» ASSIGNMENT
Reproduce every line of text in the items below, word for word, leaving out the pictures.

» SOURCE MATERIAL
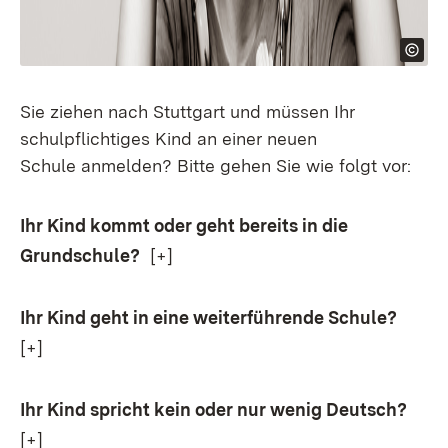
Sie ziehen nach Stuttgart und müssen Ihr
schulpflichtiges Kind an einer neuen
Schule anmelden? Bitte gehen Sie wie folgt vor:
Ihr Kind kommt oder geht bereits in die
Grundschule?
[+]
Ihr Kind geht in eine weiterführende Schule?
[+]
Ihr Kind spricht kein oder nur wenig Deutsch?
[+]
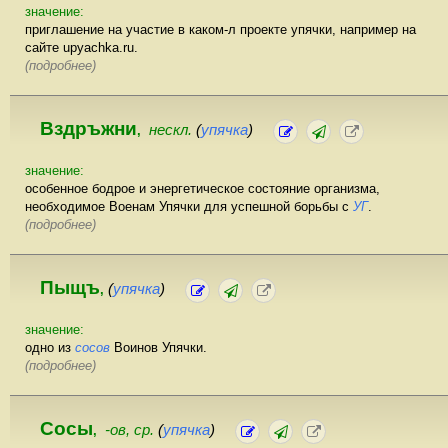
значение:
приглашение на участие в каком-л проекте упячки, например на
сайте upyachka.ru.
(подробнее)
Вздръжни
нескл.
(
упячка
)
,
значение:
особенное бодрое и энергетическое состояние организма,
необходимое Военам Упячки для успешной борьбы с
УГ
.
(подробнее)
Пыщъ
(
упячка
)
,
значение:
одно из
сосов
Воинов Упячки.
(подробнее)
Сосы
-ов, ср.
(
упячка
)
,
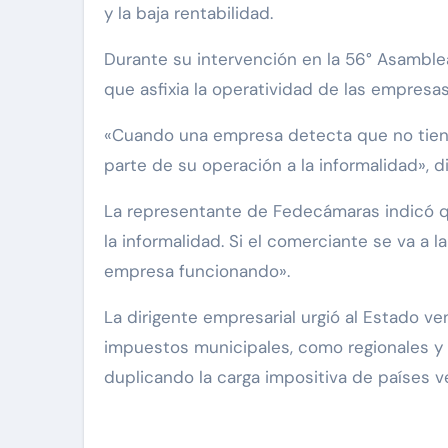
y la baja rentabilidad.
Durante su intervención en la 56° Asamble
que asfixia la operatividad de las empresas
«Cuando una empresa detecta que no tiene 
parte de su operación a la informalidad», di
La representante de Fedecámaras indicó que
la informalidad. Si el comerciante se va a
empresa funcionando».‎‎
La dirigente empresarial urgió al Estado ven
impuestos municipales, como regionales y es
duplicando la carga impositiva de países v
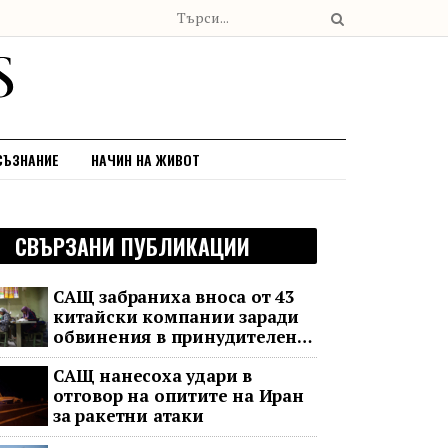
СЪЗНАНИЕ
НАЧИН НА ЖИВОТ
СВЪРЗАНИ ПУБЛИКАЦИИ
САЩ забраниха вноса от 43
китайски компании заради
обвинения в принудителен
труд
САЩ нанесоха удари в
отговор на опитите на Иран
за ракетни атаки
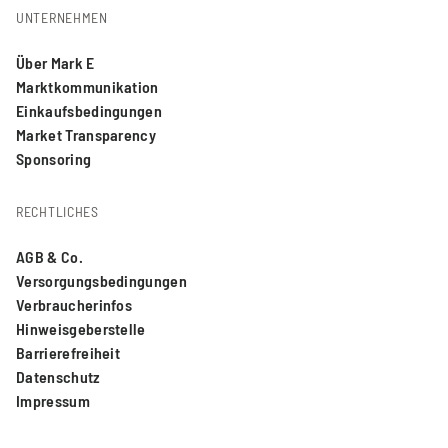
UNTERNEHMEN
Über Mark E
Marktkommunikation
Einkaufsbedingungen
Market Transparency
Sponsoring
RECHTLICHES
AGB & Co.
Versorgungsbedingungen
Verbraucherinfos
Hinweisgeberstelle
Barrierefreiheit
Datenschutz
Impressum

» RESULT OF THE EXERCISE
Sie ziehen nach Stuttgart und müssen Ihr
schulpflichtiges Kind an einer neuen
Schule anmelden? Bitte gehen Sie wie folgt vor:
Ihr Kind kommt oder geht bereits in die
Grundschule?
[+]
Ihr Kind geht in eine weiterführende Schule?
[+]
Ihr Kind spricht kein oder nur wenig Deutsch?
[+]
значение:
приглашение на участие в каком-л проекте упячки, например на
сайте upyachka.ru.
(подробнее)
Вздръжни
нескл.
(
упячка
)
,
значение:
особенное бодрое и энергетическое состояние организма,
необходимое Военам Упячки для успешной борьбы с
УГ
.
(подробнее)
Пыщъ
(
упячка
)
,
значение:
одно из
сосов
Воинов Упячки.
(подробнее)
Сосы
-ов, ср.
(
упячка
)
,
y la baja rentabilidad.
Durante su intervención en la 56° Asamble
que asfixia la operatividad de las empresas
«Cuando una empresa detecta que no tiene 
parte de su operación a la informalidad», di
La representante de Fedecámaras indicó que
la informalidad. Si el comerciante se va a
empresa funcionando».‎‎
La dirigente empresarial urgió al Estado ven
impuestos municipales, como regionales y es
duplicando la carga impositiva de países v
СЪЗНАНИЕ
НАЧИН НА ЖИВОТ
СВЪРЗАНИ ПУБЛИКАЦИИ
САЩ забраниха вноса от 43
китайски компании заради
обвинения в принудителен
труд
САЩ нанесоха удари в
отговор на опитите на Иран
за ракетни атаки
UNTERNEHMEN
Über Mark E
Marktkommunikation
Einkaufsbedingungen
Market Transparency
Sponsoring
RECHTLICHES
AGB & Co.
Versorgungsbedingungen
Verbraucherinfos
Hinweisgeberstelle
Barrierefreiheit
Datenschutz
Impressum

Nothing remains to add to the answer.